:: TRY IT ::
Please print the whole of the listing that follows exactly.

▬▬▬▬▬▬

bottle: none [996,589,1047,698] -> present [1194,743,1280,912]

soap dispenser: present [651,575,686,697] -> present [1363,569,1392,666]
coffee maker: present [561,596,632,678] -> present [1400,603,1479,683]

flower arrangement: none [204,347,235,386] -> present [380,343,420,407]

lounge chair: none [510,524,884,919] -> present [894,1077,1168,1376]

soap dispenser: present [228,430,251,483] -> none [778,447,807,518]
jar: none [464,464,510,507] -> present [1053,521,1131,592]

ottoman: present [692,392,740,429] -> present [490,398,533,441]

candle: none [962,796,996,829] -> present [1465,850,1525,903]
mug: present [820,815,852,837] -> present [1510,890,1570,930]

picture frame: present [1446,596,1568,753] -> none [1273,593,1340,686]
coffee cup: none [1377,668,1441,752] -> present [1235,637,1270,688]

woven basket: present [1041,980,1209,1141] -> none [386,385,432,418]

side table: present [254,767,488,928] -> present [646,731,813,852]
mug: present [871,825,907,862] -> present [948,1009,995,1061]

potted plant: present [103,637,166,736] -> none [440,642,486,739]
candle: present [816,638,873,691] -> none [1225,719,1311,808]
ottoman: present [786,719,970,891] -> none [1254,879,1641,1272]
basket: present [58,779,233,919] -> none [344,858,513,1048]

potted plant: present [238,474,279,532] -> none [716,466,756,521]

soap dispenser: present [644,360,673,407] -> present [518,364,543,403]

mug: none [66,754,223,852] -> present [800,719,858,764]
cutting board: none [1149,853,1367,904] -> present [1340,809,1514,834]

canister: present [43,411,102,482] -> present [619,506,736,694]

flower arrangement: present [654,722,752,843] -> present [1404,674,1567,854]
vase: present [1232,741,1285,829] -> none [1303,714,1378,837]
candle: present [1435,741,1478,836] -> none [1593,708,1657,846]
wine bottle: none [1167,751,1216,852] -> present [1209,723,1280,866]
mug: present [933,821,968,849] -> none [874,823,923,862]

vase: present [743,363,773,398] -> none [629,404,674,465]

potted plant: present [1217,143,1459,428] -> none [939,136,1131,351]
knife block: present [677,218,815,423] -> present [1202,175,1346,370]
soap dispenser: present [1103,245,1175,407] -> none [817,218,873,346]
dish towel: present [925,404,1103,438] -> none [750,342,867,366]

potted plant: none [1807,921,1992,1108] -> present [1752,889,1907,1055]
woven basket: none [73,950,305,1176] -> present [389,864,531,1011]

▬▬▬▬▬▬

:: EXERCISE SOLUTION ::
bottle: none [996,589,1047,698] -> present [1194,743,1280,912]

soap dispenser: present [651,575,686,697] -> present [1363,569,1392,666]
coffee maker: present [561,596,632,678] -> present [1400,603,1479,683]

flower arrangement: none [204,347,235,386] -> present [380,343,420,407]

lounge chair: none [510,524,884,919] -> present [894,1077,1168,1376]

soap dispenser: present [228,430,251,483] -> none [778,447,807,518]
jar: none [464,464,510,507] -> present [1053,521,1131,592]

ottoman: present [692,392,740,429] -> present [490,398,533,441]

candle: none [962,796,996,829] -> present [1465,850,1525,903]
mug: present [820,815,852,837] -> present [1510,890,1570,930]

picture frame: present [1446,596,1568,753] -> none [1273,593,1340,686]
coffee cup: none [1377,668,1441,752] -> present [1235,637,1270,688]

woven basket: present [1041,980,1209,1141] -> none [386,385,432,418]

side table: present [254,767,488,928] -> present [646,731,813,852]
mug: present [871,825,907,862] -> present [948,1009,995,1061]

potted plant: present [103,637,166,736] -> none [440,642,486,739]
candle: present [816,638,873,691] -> none [1225,719,1311,808]
ottoman: present [786,719,970,891] -> none [1254,879,1641,1272]
basket: present [58,779,233,919] -> none [344,858,513,1048]

potted plant: present [238,474,279,532] -> none [716,466,756,521]

soap dispenser: present [644,360,673,407] -> present [518,364,543,403]

mug: none [66,754,223,852] -> present [800,719,858,764]
cutting board: none [1149,853,1367,904] -> present [1340,809,1514,834]

canister: present [43,411,102,482] -> present [619,506,736,694]

flower arrangement: present [654,722,752,843] -> present [1404,674,1567,854]
vase: present [1232,741,1285,829] -> none [1303,714,1378,837]
candle: present [1435,741,1478,836] -> none [1593,708,1657,846]
wine bottle: none [1167,751,1216,852] -> present [1209,723,1280,866]
mug: present [933,821,968,849] -> none [874,823,923,862]

vase: present [743,363,773,398] -> none [629,404,674,465]

potted plant: present [1217,143,1459,428] -> none [939,136,1131,351]
knife block: present [677,218,815,423] -> present [1202,175,1346,370]
soap dispenser: present [1103,245,1175,407] -> none [817,218,873,346]
dish towel: present [925,404,1103,438] -> none [750,342,867,366]

potted plant: none [1807,921,1992,1108] -> present [1752,889,1907,1055]
woven basket: none [73,950,305,1176] -> present [389,864,531,1011]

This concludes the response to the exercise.